In ihrer gesamten Geschäftstätigkeit will die OMV ihre CO2-Emissionen um 19 Prozent senken. Insgesamt hat die „Nachhaltigkeitsstrategie 2025“ fünf Schwerpunkte - neben der CO2-Effizienz sind das die Bereiche „Gesundheit, Sicherheit und Umwelt“, „Innovation“, „Mitarbeiterinnen und Mitarbeiter“ sowie „Geschäftsgrundsätze und soziale Verantwortung“.
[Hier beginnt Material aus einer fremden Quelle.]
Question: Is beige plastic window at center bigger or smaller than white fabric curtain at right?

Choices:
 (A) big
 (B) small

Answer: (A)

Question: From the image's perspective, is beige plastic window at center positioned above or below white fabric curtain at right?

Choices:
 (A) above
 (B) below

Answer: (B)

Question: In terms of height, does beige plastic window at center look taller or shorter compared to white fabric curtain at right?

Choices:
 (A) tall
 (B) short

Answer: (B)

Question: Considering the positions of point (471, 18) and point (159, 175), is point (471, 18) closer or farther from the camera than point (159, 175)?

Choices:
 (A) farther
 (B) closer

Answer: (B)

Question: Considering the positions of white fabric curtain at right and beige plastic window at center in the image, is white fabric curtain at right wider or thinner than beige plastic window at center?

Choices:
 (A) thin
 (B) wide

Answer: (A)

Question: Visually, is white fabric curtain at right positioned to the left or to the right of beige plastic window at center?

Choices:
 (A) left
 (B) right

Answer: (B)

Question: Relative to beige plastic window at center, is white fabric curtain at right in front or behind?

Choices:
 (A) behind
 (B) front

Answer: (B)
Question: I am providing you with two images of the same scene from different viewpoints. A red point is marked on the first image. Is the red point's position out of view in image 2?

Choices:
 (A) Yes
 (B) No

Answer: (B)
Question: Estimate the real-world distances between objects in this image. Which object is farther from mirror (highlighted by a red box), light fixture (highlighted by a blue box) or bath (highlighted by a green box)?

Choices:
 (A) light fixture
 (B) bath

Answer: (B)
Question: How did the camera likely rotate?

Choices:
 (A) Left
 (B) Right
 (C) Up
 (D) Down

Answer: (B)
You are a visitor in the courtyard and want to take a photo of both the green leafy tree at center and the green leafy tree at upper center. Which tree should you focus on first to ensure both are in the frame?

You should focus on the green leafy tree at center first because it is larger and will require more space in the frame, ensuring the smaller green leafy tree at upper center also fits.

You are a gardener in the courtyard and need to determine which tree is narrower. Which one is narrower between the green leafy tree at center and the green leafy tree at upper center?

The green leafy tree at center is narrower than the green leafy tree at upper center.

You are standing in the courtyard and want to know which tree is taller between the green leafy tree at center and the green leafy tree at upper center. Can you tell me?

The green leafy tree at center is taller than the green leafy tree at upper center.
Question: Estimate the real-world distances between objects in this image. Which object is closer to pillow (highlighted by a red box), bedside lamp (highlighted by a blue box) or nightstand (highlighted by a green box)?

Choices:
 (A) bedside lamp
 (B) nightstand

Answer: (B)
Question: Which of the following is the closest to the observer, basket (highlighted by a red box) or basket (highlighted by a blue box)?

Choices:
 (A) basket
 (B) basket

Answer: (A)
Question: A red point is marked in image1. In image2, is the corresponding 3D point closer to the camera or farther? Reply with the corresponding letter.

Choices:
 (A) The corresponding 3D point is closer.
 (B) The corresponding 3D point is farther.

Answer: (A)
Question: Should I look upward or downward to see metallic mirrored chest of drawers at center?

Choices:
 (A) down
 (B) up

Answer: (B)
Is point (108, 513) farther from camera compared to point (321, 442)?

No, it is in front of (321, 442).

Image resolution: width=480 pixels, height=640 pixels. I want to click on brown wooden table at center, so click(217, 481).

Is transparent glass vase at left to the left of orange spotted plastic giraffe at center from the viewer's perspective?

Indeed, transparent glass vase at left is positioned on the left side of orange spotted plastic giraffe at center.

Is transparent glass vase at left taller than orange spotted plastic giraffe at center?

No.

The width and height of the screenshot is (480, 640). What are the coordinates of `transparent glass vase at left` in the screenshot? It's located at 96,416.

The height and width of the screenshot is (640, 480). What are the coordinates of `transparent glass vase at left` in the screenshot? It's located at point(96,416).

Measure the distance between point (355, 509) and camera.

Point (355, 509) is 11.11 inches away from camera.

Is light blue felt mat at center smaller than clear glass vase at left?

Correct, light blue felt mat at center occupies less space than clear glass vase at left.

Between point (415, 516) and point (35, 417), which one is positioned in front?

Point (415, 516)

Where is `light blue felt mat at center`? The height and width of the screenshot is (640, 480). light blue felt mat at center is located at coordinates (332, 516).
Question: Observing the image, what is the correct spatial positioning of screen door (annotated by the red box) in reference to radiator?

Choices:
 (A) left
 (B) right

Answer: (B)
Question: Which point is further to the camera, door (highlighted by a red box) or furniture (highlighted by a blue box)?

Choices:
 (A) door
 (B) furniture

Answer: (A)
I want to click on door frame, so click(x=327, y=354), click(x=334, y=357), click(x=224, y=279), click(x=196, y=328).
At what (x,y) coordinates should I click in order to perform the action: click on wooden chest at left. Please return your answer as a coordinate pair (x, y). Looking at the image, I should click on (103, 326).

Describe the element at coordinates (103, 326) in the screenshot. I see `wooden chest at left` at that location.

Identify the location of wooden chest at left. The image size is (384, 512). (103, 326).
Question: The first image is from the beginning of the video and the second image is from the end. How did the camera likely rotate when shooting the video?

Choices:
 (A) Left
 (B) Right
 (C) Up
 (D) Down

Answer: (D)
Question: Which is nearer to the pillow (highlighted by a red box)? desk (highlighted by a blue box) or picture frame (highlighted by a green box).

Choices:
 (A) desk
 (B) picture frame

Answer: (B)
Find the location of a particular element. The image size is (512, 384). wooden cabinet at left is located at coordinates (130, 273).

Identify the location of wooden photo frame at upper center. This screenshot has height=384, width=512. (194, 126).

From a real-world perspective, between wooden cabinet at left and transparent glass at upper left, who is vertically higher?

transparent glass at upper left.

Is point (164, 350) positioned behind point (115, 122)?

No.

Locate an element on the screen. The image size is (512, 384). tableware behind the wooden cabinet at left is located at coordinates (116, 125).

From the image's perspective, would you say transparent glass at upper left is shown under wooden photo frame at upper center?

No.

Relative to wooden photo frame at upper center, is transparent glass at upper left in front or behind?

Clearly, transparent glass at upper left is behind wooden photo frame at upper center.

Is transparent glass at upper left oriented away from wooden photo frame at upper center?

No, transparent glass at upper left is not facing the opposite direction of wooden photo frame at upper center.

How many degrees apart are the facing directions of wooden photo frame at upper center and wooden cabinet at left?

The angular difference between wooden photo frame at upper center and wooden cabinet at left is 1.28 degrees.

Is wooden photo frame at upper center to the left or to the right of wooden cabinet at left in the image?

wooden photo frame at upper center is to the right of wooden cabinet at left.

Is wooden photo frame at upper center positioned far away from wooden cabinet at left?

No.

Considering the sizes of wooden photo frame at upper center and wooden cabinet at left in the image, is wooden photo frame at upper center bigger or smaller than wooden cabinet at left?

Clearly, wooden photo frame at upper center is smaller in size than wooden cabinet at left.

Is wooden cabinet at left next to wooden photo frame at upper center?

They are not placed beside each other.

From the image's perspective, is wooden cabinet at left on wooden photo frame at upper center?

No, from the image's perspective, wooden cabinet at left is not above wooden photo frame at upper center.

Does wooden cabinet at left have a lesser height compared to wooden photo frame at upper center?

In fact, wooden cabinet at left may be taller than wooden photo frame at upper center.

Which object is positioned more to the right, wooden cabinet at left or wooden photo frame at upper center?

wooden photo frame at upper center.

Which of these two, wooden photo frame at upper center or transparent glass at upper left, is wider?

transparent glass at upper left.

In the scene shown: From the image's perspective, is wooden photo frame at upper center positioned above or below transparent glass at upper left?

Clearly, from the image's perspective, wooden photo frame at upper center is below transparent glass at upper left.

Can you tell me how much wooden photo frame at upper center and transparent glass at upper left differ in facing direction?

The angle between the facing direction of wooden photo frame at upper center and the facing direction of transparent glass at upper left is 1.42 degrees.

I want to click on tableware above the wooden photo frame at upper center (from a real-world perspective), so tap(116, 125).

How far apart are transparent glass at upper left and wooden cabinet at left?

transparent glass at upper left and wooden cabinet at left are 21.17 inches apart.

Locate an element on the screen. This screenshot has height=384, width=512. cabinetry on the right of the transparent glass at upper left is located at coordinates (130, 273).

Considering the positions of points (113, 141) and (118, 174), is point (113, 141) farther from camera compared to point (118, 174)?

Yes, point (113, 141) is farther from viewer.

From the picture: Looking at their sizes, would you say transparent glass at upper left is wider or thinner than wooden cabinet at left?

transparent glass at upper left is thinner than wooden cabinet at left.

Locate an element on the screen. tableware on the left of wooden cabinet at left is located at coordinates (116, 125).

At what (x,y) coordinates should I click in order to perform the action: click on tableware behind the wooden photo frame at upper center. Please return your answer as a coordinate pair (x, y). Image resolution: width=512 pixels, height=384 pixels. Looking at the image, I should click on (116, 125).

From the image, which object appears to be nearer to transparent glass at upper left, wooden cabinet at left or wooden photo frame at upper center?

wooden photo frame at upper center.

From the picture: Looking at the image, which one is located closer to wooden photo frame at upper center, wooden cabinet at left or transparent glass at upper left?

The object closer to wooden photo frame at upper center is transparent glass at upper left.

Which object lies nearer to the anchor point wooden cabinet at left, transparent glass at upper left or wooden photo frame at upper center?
Beim Thema Gesundheit und Sicherheit geht es u.a. darum, die Arbeitsunfälle weiter zu reduzieren. Bei der Mitarbeiterentwicklung will man das Augenmerk auf eine „gute kulturelle Durchmischung“ legen und den Frauenanteil in der Führungsebene im genannten Zeitraum von derzeit 18 Prozent auf 25 Prozent erhöhen. „Wir wären als OMV deppert, wenn wir das Riesenpotenzial, das in den Frauen steckt, nicht stärker nutzen würden.“
Ein Innovationsprojekt ist die Verarbeitung von Plastikmüll zu synthetischem Rohöl. Das ReOil-Verfahren werde derzeit in einer Pilotanlage in Schwechat getestet, die pro Stunde 100 kg Plastikmüll zu 100 Litern Rohöl-Konzentrat verarbeiten kann. „Dieses synthetische Rohöl ist das süßeste Öl, das ich in meinem Leben gesehen habe“, erklärte Seele. So nenne man in der Branche Rohöl, das keinen Schwefel enthalte. Es würden also bei der Verarbeitung weder Schwefeloxide noch Stickoxide entstehen. Für eine wirtschaftliche Großanlage müsste man auf eine Jahresproduktion von 200.000 Tonnen kommen, schätzt Seele. Die technische Seite sei dabei weniger ein Problem, als die ausreichende Menge an Plastikmüll zu bekommen, „weil wir in ganz Europa nur in einigen wenigen Mitgliedstaaten der Europäischen Union auch wirklich eine Mülltrennung haben, wie wir das hier in Österreich gewohnt sind“.
Für das ReOil-Verfahren und für das „Bioöl-Coprocessing“ habe die OMV in der Planung bis zum Jahr 2025 Investitionen in Höhe von 500 Mio. Euro vorgesehen, berichtete Seele. Beim Bioöl-Coprocessing gehe es um darum, biogenes Öl neben Rohöl zu verarbeiten, etwa Rapsöl oder „Altöl von irgendwelchen Frittenbuden“. Das Flaggschiff der Innovation bei der OMV sei aber die „Enhanced Oil Recovery“. Im Durchschnitt würden weltweit nur 40 Prozent der vorhandenen Ölreserven herausgeholt - durch spezielle Technologien wolle man die Entölungsrate nach oben treiben, die Zielvorgabe in Matzen (Bezirk Gänserndorf) liege bei 55 Prozent.